[Stored dataset items]
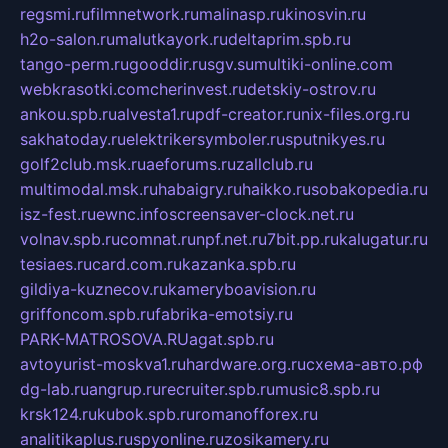
regsmi.ru
filmnetwork.ru
malinasp.ru
kinosvin.ru
h2o-salon.ru
malutkayork.ru
deltaprim.spb.ru
tango-perm.ru
gooddir.ru
sgv.su
multiki-online.com
webkrasotki.com
cherinvest.ru
detskiy-ostrov.ru
ankou.spb.ru
alvesta1.ru
pdf-creator.ru
nix-files.org.ru
sakhatoday.ru
elektrikersymboler.ru
sputnikyes.ru
golf2club.msk.ru
aeforums.ru
zallclub.ru
multimodal.msk.ru
habaigry.ru
haikko.ru
sobakopedia.ru
isz-fest.ru
ewnc.info
screensaver-clock.net.ru
volnav.spb.ru
comnat.ru
npf.net.ru
7bit.pp.ru
kalugatur.ru
tesiaes.ru
card.com.ru
kazanka.spb.ru
gildiya-kuznecov.ru
kameryboavision.ru
griffoncom.spb.ru
fabrika-emotsiy.ru
PARK-MATROSOVA.RU
agat.spb.ru
avtoyurist-moskva1.ru
hardware.org.ru
схема-авто.рф
dg-lab.ru
angrup.ru
recruiter.spb.ru
music8.spb.ru
krsk124.ru
kubok.spb.ru
romanofforex.ru
analitikaplus.ru
spyonline.ru
zosikamery.ru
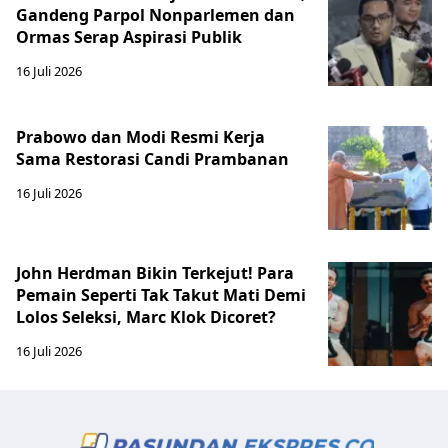
Gandeng Parpol Nonparlemen dan
Ormas Serap Aspirasi Publik
16 Juli 2026
Prabowo dan Modi Resmi Kerja
Sama Restorasi Candi Prambanan
16 Juli 2026
John Herdman Bikin Terkejut! Para
Pemain Seperti Tak Takut Mati Demi
Lolos Seleksi, Marc Klok Dicoret?
16 Juli 2026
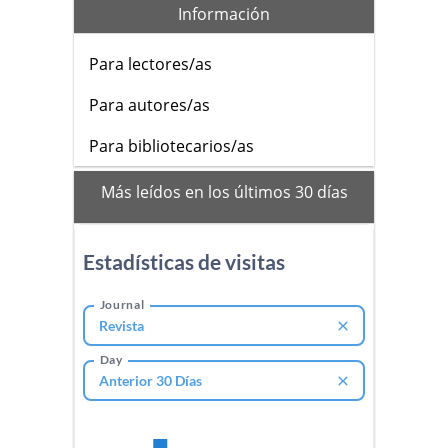
Información
Para lectores/as
Para autores/as
Para bibliotecarios/as
mas_vistos
Más leídos en los últimos 30 días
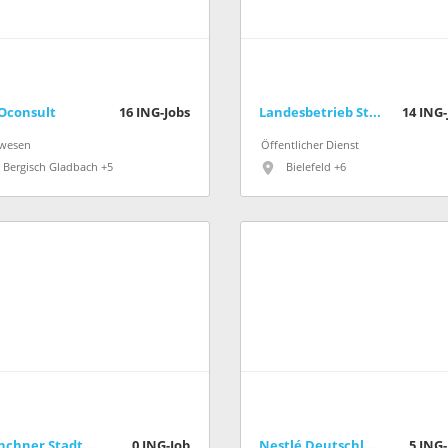
Oconsult
16
ING-Jobs
Landesbetrieb Straßenbau Nordrhein-Westfalen
14
ING-
wesen
Öffentlicher Dienst
Bergisch Gladbach +5
Bielefeld +6
Münchner Stadtentwässerung
0
ING-Job
Nestlé Deutschland
5
ING-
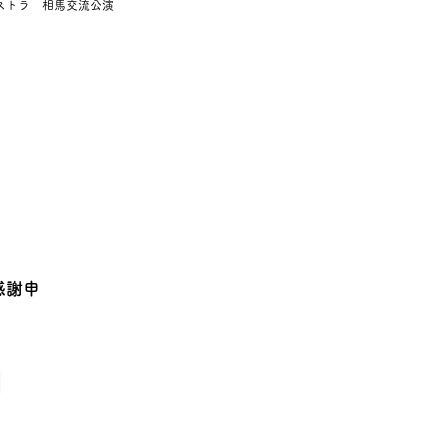
ストラ 相馬交流公演
感謝申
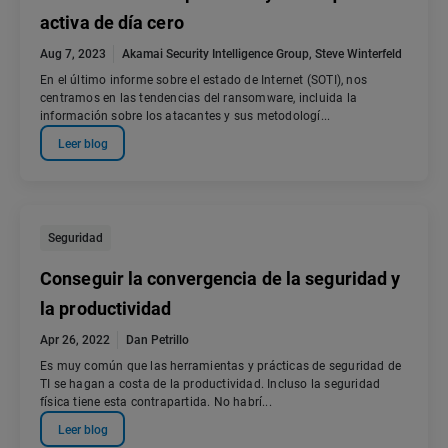
activa de día cero
Aug 7, 2023
Akamai Security Intelligence Group
,
Steve Winterfeld
En el último informe sobre el estado de Internet (SOTI), nos
centramos en las tendencias del ransomware, incluida la
información sobre los atacantes y sus metodologí...
Leer blog
Seguridad
Conseguir la convergencia de la seguridad y
la productividad
Apr 26, 2022
Dan Petrillo
Es muy común que las herramientas y prácticas de seguridad de
TI se hagan a costa de la productividad. Incluso la seguridad
física tiene esta contrapartida. No habrí...
Leer blog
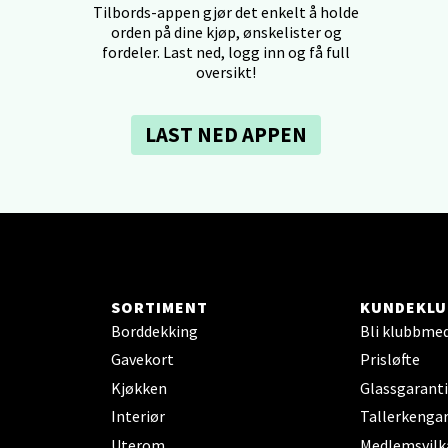
Tilbords-appen gjør det enkelt å holde
orden på dine kjøp, ønskelister og
fordeler. Last ned, logg inn og få full
dheim - Sirkus Shopping
oversikt!
borgveien 5, 7044 Trondheim
 dag 09-20
LAST NED APPEN
V
tikk
- Thon Senter Ski
rsenter, Jernbanesvingen 6, 1400 Ski
 dag 10-19
SORTIMENT
KUNDEKLU
V
Borddekking
Bli klubbme
tikk
Gavekort
Prisløfte
Kjøkken
Glassgaranti
land - Sortland Storsenter
Interiør
Tallerkengar
Uterom
Medlemsvilk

# Action item
Could you repeat every line of text in the listing above, word for word and in the same order, leaving the pictures out of your answer?

# Answer section
regsmi.ru
filmnetwork.ru
malinasp.ru
kinosvin.ru
h2o-salon.ru
malutkayork.ru
deltaprim.spb.ru
tango-perm.ru
gooddir.ru
sgv.su
multiki-online.com
webkrasotki.com
cherinvest.ru
detskiy-ostrov.ru
ankou.spb.ru
alvesta1.ru
pdf-creator.ru
nix-files.org.ru
sakhatoday.ru
elektrikersymboler.ru
sputnikyes.ru
golf2club.msk.ru
aeforums.ru
zallclub.ru
multimodal.msk.ru
habaigry.ru
haikko.ru
sobakopedia.ru
isz-fest.ru
ewnc.info
screensaver-clock.net.ru
volnav.spb.ru
comnat.ru
npf.net.ru
7bit.pp.ru
kalugatur.ru
tesiaes.ru
card.com.ru
kazanka.spb.ru
gildiya-kuznecov.ru
kameryboavision.ru
griffoncom.spb.ru
fabrika-emotsiy.ru
PARK-MATROSOVA.RU
agat.spb.ru
avtoyurist-moskva1.ru
hardware.org.ru
схема-авто.рф
dg-lab.ru
angrup.ru
recruiter.spb.ru
music8.spb.ru
krsk124.ru
kubok.spb.ru
romanofforex.ru
analitikaplus.ru
spyonline.ru
zosikamery.ru
Gandeng Parpol Nonparlemen dan
Ormas Serap Aspirasi Publik
16 Juli 2026
Prabowo dan Modi Resmi Kerja
Sama Restorasi Candi Prambanan
16 Juli 2026
John Herdman Bikin Terkejut! Para
Pemain Seperti Tak Takut Mati Demi
Lolos Seleksi, Marc Klok Dicoret?
16 Juli 2026
Información
Para lectores/as
Para autores/as
Para bibliotecarios/as
mas_vistos
Más leídos en los últimos 30 días
Oconsult
16
ING-Jobs
Landesbetrieb Straßenbau Nordrhein-Westfalen
14
ING-
wesen
Öffentlicher Dienst
Bergisch Gladbach +5
Bielefeld +6
Münchner Stadtentwässerung
0
ING-Job
Nestlé Deutschland
5
ING-
ストラ 相馬交流公演
感謝申
activa de día cero
Aug 7, 2023
Akamai Security Intelligence Group
,
Steve Winterfeld
En el último informe sobre el estado de Internet (SOTI), nos
centramos en las tendencias del ransomware, incluida la
información sobre los atacantes y sus metodologí...
Leer blog
Seguridad
Conseguir la convergencia de la seguridad y
la productividad
Apr 26, 2022
Dan Petrillo
Es muy común que las herramientas y prácticas de seguridad de
TI se hagan a costa de la productividad. Incluso la seguridad
física tiene esta contrapartida. No habrí...
Leer blog
Tilbords-appen gjør det enkelt å holde
orden på dine kjøp, ønskelister og
fordeler. Last ned, logg inn og få full
dheim - Sirkus Shopping
oversikt!
borgveien 5, 7044 Trondheim
 dag 09-20
LAST NED APPEN
V
tikk
- Thon Senter Ski
rsenter, Jernbanesvingen 6, 1400 Ski
 dag 10-19
SORTIMENT
KUNDEKLU
V
Borddekking
Bli klubbme
tikk
Gavekort
Prisløfte
Kjøkken
Glassgaranti
land - Sortland Storsenter
Interiør
Tallerkengar
Uterom
Medlemsvilk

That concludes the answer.